Do the charges seem fair?
That’s one of the intriguing aspects of this case. Even if the allegations are true – which remains to be decided – there is a certain irony that a British bank that successfully fought to remain fully independent – and to avoid the need for the UK government to risk taxpayers’ cash – is the only one to face charges over the financial crisis. In particular, many in the City are astonished to see John Varley, a banker of the old school known for his decency and impeccable good manners, accused of any wrongdoing at all. Varley was seen by fellow bankers as “a last standard-bearer of rectitude, courtesy and human concern in a City that was changing for the worse”, says The Spectator’s Martin Vander Weyer, an ex-Barclays employee.
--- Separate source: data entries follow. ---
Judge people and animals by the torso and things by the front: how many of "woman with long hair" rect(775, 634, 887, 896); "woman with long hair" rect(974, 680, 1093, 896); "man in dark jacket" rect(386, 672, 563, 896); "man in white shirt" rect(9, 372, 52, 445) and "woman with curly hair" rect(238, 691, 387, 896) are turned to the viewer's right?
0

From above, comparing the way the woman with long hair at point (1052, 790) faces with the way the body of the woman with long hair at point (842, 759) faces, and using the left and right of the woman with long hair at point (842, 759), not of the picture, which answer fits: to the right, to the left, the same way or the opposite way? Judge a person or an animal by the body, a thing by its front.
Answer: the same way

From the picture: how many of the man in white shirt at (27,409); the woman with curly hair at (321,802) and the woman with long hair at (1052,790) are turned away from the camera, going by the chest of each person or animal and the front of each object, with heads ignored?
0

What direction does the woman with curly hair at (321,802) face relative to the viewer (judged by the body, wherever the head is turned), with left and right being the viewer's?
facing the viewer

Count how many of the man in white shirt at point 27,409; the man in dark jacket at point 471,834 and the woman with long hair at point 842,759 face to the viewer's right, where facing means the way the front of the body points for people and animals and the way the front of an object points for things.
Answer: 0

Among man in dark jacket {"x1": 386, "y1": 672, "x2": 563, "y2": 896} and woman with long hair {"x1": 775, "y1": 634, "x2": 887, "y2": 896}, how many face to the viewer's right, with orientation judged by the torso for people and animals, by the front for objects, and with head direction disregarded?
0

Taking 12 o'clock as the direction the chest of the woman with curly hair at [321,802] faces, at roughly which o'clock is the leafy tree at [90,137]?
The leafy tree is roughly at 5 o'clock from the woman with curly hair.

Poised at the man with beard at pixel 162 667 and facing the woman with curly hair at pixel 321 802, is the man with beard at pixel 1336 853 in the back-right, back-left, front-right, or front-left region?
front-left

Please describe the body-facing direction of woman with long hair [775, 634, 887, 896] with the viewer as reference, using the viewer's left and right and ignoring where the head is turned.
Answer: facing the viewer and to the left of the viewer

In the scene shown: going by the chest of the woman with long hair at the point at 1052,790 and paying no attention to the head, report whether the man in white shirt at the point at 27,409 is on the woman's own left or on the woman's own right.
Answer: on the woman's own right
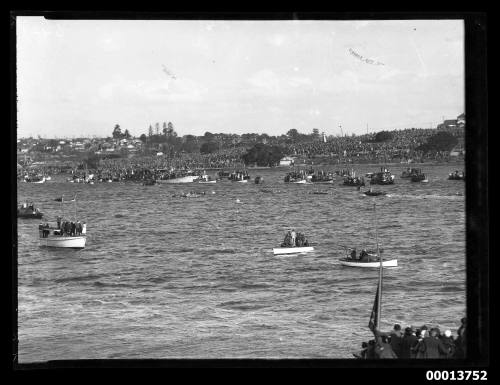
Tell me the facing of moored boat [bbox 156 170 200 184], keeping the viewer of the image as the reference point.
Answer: facing to the right of the viewer

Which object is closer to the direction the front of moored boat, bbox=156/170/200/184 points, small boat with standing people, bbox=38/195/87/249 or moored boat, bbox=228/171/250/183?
the moored boat

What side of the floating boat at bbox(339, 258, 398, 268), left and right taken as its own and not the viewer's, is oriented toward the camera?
right

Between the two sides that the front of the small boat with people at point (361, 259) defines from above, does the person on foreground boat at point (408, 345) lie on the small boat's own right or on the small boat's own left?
on the small boat's own right

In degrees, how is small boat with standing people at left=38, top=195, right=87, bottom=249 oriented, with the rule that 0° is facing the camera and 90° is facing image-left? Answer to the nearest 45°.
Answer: approximately 270°

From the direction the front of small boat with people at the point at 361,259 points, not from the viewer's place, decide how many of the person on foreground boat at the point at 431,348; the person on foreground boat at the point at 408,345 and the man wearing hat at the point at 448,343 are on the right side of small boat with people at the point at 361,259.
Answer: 3
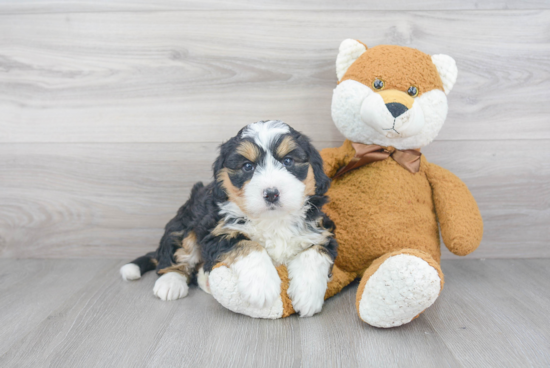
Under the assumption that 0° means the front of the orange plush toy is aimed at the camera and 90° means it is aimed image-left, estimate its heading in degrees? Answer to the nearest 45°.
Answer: approximately 0°

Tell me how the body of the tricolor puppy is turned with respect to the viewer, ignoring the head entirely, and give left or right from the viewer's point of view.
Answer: facing the viewer and to the right of the viewer

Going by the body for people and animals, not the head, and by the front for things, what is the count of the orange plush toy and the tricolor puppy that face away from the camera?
0
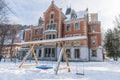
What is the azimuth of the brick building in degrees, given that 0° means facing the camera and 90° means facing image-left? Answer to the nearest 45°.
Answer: approximately 45°
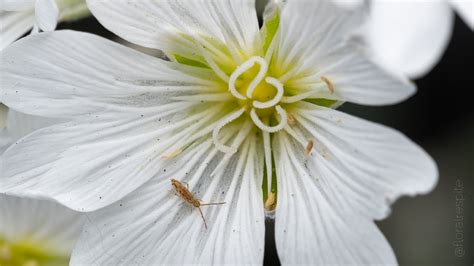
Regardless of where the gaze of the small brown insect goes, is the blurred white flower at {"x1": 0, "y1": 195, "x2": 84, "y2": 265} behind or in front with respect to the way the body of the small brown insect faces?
behind

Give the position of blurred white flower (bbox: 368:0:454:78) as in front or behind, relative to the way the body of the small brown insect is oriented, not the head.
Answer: in front

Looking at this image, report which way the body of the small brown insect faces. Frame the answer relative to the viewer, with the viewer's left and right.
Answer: facing the viewer and to the right of the viewer
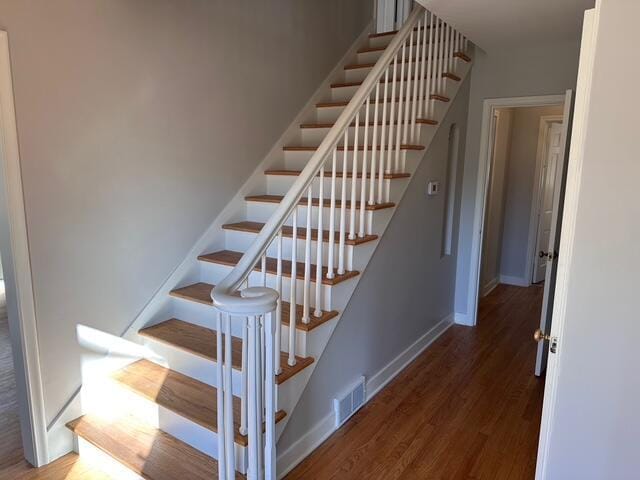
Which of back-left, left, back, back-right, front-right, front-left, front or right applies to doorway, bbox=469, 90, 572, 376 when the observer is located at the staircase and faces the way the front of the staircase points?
back

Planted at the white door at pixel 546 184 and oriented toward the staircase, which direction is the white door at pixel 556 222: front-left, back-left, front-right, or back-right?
front-left

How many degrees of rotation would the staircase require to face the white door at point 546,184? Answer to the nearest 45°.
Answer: approximately 180°

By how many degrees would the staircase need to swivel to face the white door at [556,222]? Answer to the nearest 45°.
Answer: approximately 135° to its left

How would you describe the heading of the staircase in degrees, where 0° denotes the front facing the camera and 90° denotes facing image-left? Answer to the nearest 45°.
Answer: approximately 45°
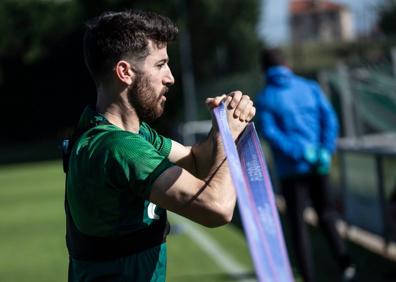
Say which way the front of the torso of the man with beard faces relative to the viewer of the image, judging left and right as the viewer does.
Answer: facing to the right of the viewer

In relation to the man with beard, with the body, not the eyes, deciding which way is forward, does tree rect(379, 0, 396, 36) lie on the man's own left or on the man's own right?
on the man's own left

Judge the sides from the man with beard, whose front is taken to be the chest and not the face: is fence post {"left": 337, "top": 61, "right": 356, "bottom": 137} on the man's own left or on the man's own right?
on the man's own left

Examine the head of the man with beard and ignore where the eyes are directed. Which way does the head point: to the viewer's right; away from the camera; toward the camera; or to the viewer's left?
to the viewer's right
So is the case a waste of time?
Plenty in the City would argue that it is. The second half of 2008 was a time of market panic, the global banking system was teetering and unusual things happened. Credit Suisse did a similar deal with Qatar (lending it money at the same time as it invested) which was permitted by Swiss regulators. Barclays avoided part-nationalisation, leaving it better placed to support the UK economy in the post-crisis years. That’s one side of the argument at any rate.
How about the other side?
Critics says that the SFO wouldn’t be doing its job if it didn’t follow the evidence where it led. This is not a matter of taking a view or making a judgment call. If the SFO thinks it has sufficient evidence to support criminal charges it is duty-bound to bring the case to court. The clear rule of law is one of the things that makes the UK attractive to investors. “Any other course would encourage the idea that banks and bankers can play by different rules from the rest of us,” says Nils Pratley in The Guardian.
A victimless crime?
When the four Barclays men appeared at Westminster Magistrates’ Court for an initial hearing last month, a “crucial party” was absent, says Bill Jamieson in The Scotsman: the victim of the alleged crime. And that’s because there isn’t one. Qatar didn’t suffer: it made a decent profit on its investment and retains a 6% stake in the bank. Nor did the UK government or taxpayer: we were spared the “serious escalation” of the crisis and public debt obligations that a Barclays bailout would have involved. Barclays customers benefited from the continued confidence that the deal brought. And Barclays investors? Though the Qatari deal was costly, a government rescue could easily have involved a “colossal dilution” of existing shares. That, along with massive collateral damage to investor and depositor confidence in the wider UK banking sector, was avoided by Barclays’ swift action. A crime? That’s up to the court. Victimless? Arguably so.